Job 38:7 bənê ĕlōhîm (בְּנֵי אֱלֹהִֽים) without the definite article - sons of Elohim[citation needed]
Deuteronomy 32:8 both bənê ĕlōhîm (בְּנֵי הָאֱלֹהִים) and bənê ĕl (בני אל) the sons of Elohim or sons of El in two Dead Sea Scrolls (4QDtj and 4QDtq); mostly "angels of God" (αγγελων θεου) in the LXX (sometimes "sons of God" or "sons of Israel"); "sons of Israel" in the MT.[27][28]:147[29]

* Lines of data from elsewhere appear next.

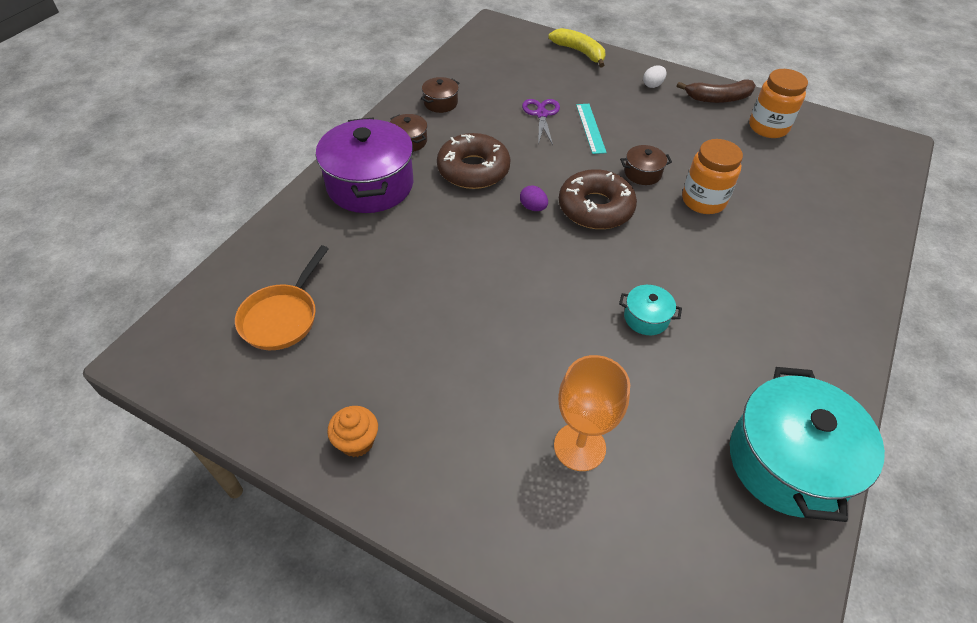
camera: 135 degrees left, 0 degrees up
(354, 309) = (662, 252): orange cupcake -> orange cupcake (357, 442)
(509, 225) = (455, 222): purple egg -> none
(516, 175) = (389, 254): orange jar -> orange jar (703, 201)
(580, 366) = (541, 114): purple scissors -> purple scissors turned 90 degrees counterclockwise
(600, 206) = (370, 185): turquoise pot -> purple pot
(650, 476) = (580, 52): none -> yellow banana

Closely related phrases include:
Psalms 29:1 bənê ēlîm (בְּנֵי אֵלִים) without the definite article - sons of elim (a similar expression).[citation needed]
Psalms 82:6 bənê elîon (בְּנֵי עֶלְיוֹן) without the definite article and using ‘Most high’ instead of ēl.
Psalms 89:6 bənê ēlîm (בְּנֵי אֵלִים) - sons of elim
A closely related Aramaic expression occurs in Daniel 3:25: bar elahin - בַר אֱלָהִֽין - son of the gods.